Sifrol ER

Sifrol ER Adverse Reactions

pramipexole

Manufacturer:

Boehringer Ingelheim

Distributor:

DKSH
Full Prescribing Info
Adverse Reactions
SIFROL Extended-Release Tablets: Based on the analysis of pooled placebo-controlled trials, comprising a total of 1,778 Parkinson's disease patients on pramipexole and 1,297 patients on placebo, adverse drug reactions were frequently reported for both groups. 67% of patients on pramipexole and 54% of patients on placebo reported at least one adverse drug reaction.
The majority of adverse drug reactions usually start early in therapy and most tended to disappear even as therapy was continued.
Within the system organ classes, adverse reactions are listed under headings of frequency (number of patients expected to experience the reaction), using the following categories: very common (≥ 1/10); common (≥ 1/100 to < 1/10); uncommon (≥ 1/1,000 to < 1/100); rare (≥ 1/10,000 to < 1/1,000); very rare (< 1/10,000); not known (cannot be estimated from the available data).
Parkinson's disease, most common adverse reactions: The most commonly (≥ 5%) reported adverse drug reactions in patients with Parkinson's disease more frequent with pramipexole treatment than with placebo were nausea, dyskinesia, hypotension, dizziness, somnolence, insomnia, constipation, hallucination, headache and fatigue. The incidence of somnolence is increased at doses higher than 1.5 mg pramipexole salt per day. A more frequent adverse drug reaction in combination with levodopa was dyskinesia. Hypotension may occur at the beginning of treatment, especially if pramipexole is titrated too fast.
Tabulated summary of adverse reactions: The following adverse reactions have been reported during use of SIFROL in the clinical trials and in the post-marketing experience. (See Table 3.)
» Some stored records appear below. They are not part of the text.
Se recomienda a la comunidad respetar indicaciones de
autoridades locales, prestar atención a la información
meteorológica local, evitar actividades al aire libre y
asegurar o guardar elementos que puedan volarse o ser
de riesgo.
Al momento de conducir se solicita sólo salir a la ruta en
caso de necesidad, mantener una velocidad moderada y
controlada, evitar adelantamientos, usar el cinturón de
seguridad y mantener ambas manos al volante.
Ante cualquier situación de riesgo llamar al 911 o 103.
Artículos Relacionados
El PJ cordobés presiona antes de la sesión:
Click on icon to see table/diagram/image

Description of selected adverse reactions: Sudden onset of sleep and Somnolence: Patients treated with pramipexole have reported falling asleep during activities of daily living, including the operation of motor vehicles, which sometimes resulted in accidents. Some of them did not report a warning sign such as somnolence, which is a common occurrence in patients receiving pramipexole, and which, according to the current knowledge of sleep physiology, always proceeds falling asleep. There was no clear relation to the duration of treatment. Some patients were taking other medication with potentially sedative properties. In most cases where information was available, there were no further episodes following reduction of dosage or termination of therapy.
Hypotension: The incidence of hypotension under SIFROL, compared to placebo treatment, was not increased. However, in individual patients, hypotension may occur at the beginning of treatment, especially if SIFROL is titrated too rapidly.
Libido disorders: SIFROL may be associated with disorders of libido (increased or decreased).
Impulse control disorders and compulsive behaviours: Patients treated with dopamine agonists for Parkinson's disease, including SIFROL, especially at high doses, have been reported as exhibiting signs of pathological gambling, increased libido and hypersexuality, generally reversible upon reduction of the dose or treatment discontinuation.
In a cross-sectional, retrospective screening and case-control study including 3,090 Parkinson's disease patients, 13.6% of all patients receiving dopaminergic or non-dopaminergic treatment had symptoms of an impulse control disorder during the past six months. Manifestations observed include pathological gambling, compulsive shopping, binge eating, and compulsive sexual behavior (hypersexuality). Possible independent risk factors for impulse control disorders included dopaminergic treatments and higher doses of dopaminergic treatment, younger age ( ≤ 65 years), not being married and self-reported family history of gambling behaviours.
Cardiac failure: In clinical studies and post-marketing experience cardiac failure has been reported in patients with pramipexole. In a pharmacoepidemiological study pramipexole use was associated with an increased risk of cardiac failure compared with non-use of pramipexole. A causal relationship between pramipexole and cardiac failure has not been demonstrated.